◆ **Exercise aim**
From the entries below, say how many lines carry the word "activate", and give nothing but the number.

◆ **Exercise input**
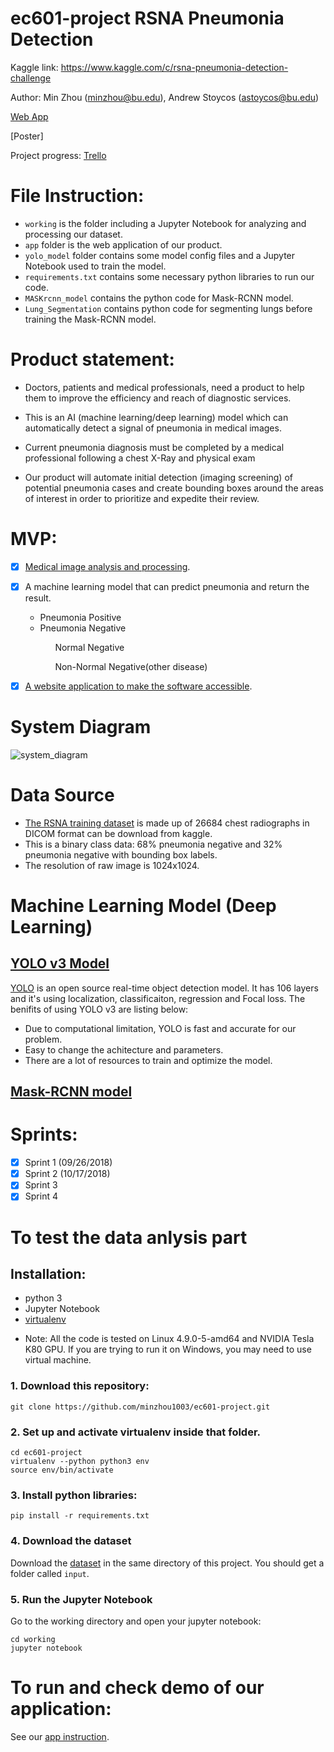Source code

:# ec601-project RSNA Pneumonia Detection
 
Kaggle link: https://www.kaggle.com/c/rsna-pneumonia-detection-challenge

Author: 
Min Zhou (minzhou@bu.edu), Andrew Stoycos (astoycos@bu.edu)

[Web App](https://github.com/minzhou1003/ec601-project/tree/master/app)

[Poster]



Project progress:
[Trello](https://trello.com/b/tm5CsmTN/sprint-1) 


# File Instruction:
* `working`  is the folder including a Jupyter Notebook for analyzing and processing our dataset.
* `app` folder is the web application of our product.
* `yolo_model` folder contains some model config files and a Jupyter Notebook used to train the model.
* `requirements.txt` contains some necessary python libraries to run our code.
* `MASKrcnn_model` contains the python code for Mask-RCNN model.
* `Lung_Segmentation` contains python code for segmenting lungs before training the Mask-RCNN model. 

# Product statement:

* Doctors, patients and medical professionals, need a product to help 
them to improve the efficiency and reach of diagnostic services. 

* This is an AI (machine learning/deep learning) model which can automatically detect a signal of pneumonia in medical images. 

* Current pneumonia diagnosis must be completed by a medical professional following a chest X-Ray and physical exam

* Our product will automate initial detection (imaging screening) of potential pneumonia cases and create bounding boxes around the areas of interest in order to prioritize and expedite their review. 


# MVP:

 - [x] [Medical image analysis and processing](https://github.com/minzhou1003/ec601-project/blob/master/data-analysis-of-rsna-library.ipynb).</li>
 - [x] A machine learning model that can predict pneumonia and return the result.
    <ul>
    <li>Pneumonia Positive</li>
    <li>Pneumonia Negative</li>
      <ul>Normal Negative</ul>
      <ul>Non-Normal Negative(other disease)</ul>
    </ul>
  - [x] [A website application to make the software accessible](https://github.com/minzhou1003/ec601-project/tree/master/app).


# System Diagram
![system_diagram](app/static/system_diagram.jpg)

# Data Source

- [The RSNA training dataset](https://www.kaggle.com/c/rsna-pneumonia-detection-challenge/data) is made up of 26684 chest radiographs in DICOM format can be download from kaggle. 
- This is a binary class data: 68% pneumonia negative and 32% pneumonia negative with bounding box labels.
- The resolution of raw image is 1024x1024.


# Machine Learning Model (Deep Learning)

## [YOLO v3 Model](https://github.com/minzhou1003/ec601-project/tree/master/yolo_model)

[YOLO](https://pjreddie.com/darknet/yolo/) is an open source real-time object detection model. It has 106 layers and it's using localization, classificaiton, regression and Focal loss. The benifits of using YOLO v3 are listing below:

- Due to computational limitation, YOLO is fast and accurate for our problem.
- Easy to change the achitecture and parameters.
- There are a lot of resources to train and optimize the model.



## [Mask-RCNN model](https://github.com/minzhou1003/ec601-project/tree/master/MASKrcnn_model)


# Sprints:

- [x] Sprint 1 (09/26/2018) 
- [x] Sprint 2 (10/17/2018)
- [x] Sprint 3 
- [x] Sprint 4

# To test the data anlysis part

## Installation:
- python 3
- Jupyter Notebook
- [virtualenv](https://cloud.google.com/python/setup)
* Note: All the code is tested on Linux 4.9.0-5-amd64 and NVIDIA Tesla K80 GPU. If you are trying to run it on Windows, you may need to use virtual machine.

### 1. Download this repository:
```
git clone https://github.com/minzhou1003/ec601-project.git
```

### 2. Set up and activate virtualenv inside that folder.
```
cd ec601-project
virtualenv --python python3 env
source env/bin/activate
```

### 3. Install python libraries:
```
pip install -r requirements.txt
```

### 4. Download the dataset
Download the [dataset](https://www.kaggle.com/c/rsna-pneumonia-detection-challenge/data) in the same directory of this project. You should get a folder called `input`.

### 5. Run the Jupyter Notebook
Go to the working directory and open your jupyter notebook:
```
cd working
jupyter notebook
```

# To run and check demo of our application:
See our [app instruction](https://github.com/minzhou1003/ec601-project/tree/master/app#web-application-for-pneumonia-detection).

◆ **Solution for this task**
2